The 6-foot-3, 297-pound Solomon played nose tackle in Don Brown's defense at Michigan, and his strength his freshman season was stopping the run. Solomon started three games in the second half of his debut season in 2017 and totaled 178 snaps during the regular season. He received an 76.3 overall grade from Pro Football Focus, and run-defense grade was the reason why.

According to PFF, Solomon ranked 130th out of 730 interior defensive linemen in college football against the run and boasted a 10.0 percent "run stop" rate — defined by PFF "as any (run) play that constitutes a ‘failure’ for the offense" and calculated by taking a player's total number of stops and dividing it by how many run-defense plays for the player — that checked in just below the 10.4 percent rate posted by Maurice Hurst, a first-team All-Big Ten pick in 2017.

EXPECTATIONS

Solomon will be expected to make a significant impact whenever he's eligible to play. If that's not in 2019, he'll have to spend a redshirt year practicing, playing on the scout team (which should help Tennessee's offensive line having to face him on a daily basis) and working toward 2020. If Solomon can play this season, it'll alleviate some of the concern surrounding Tennessee's inexperienced defensive line.

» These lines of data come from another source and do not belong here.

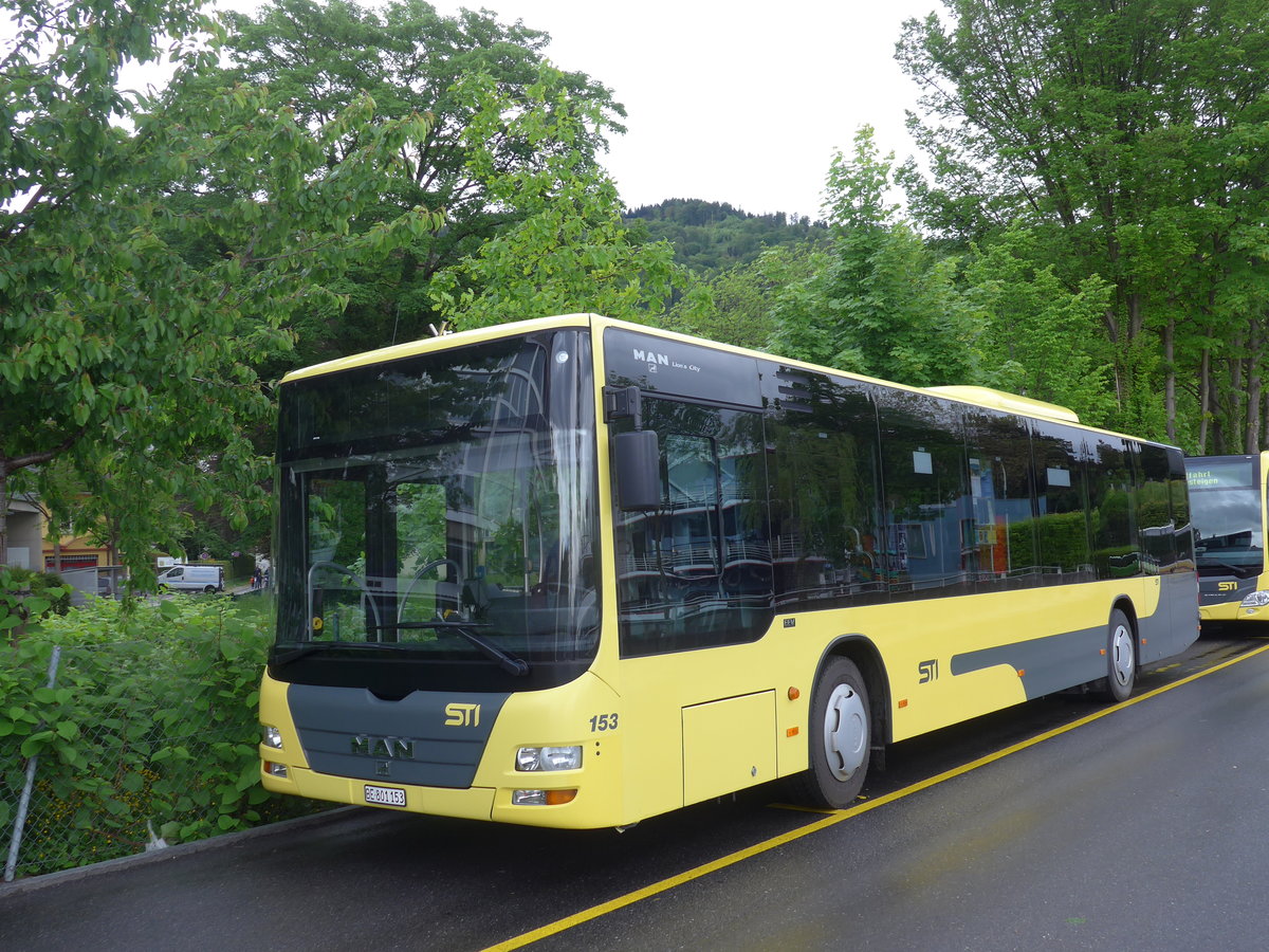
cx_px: 634
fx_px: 1246
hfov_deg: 54.0
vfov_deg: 41.8
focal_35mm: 34
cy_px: 476
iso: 80
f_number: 2.8
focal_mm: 7
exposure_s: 1/160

As a former five-star recruit and high-profile transfer from a program like Michigan, Solomon will be expected to make a real impact in his one or two seasons at Tennessee. His familiarity with most of Tennessee's defensive staff, Pruitt and defensive line coach Rocker in particular, should help keep him focused and fueled even if he has to wait to play. Solomon is the kind of big, powerful and athletic defensive lineman Pruitt would covet out of high school, and the Vols are getting him two (or three) years down the road in his development. Pruitt & Co. are building toward Tennessee's future, and a player of Solomon's caliber and potential is a big piece to that puzzle, even if Tennessee has to wait until 2020.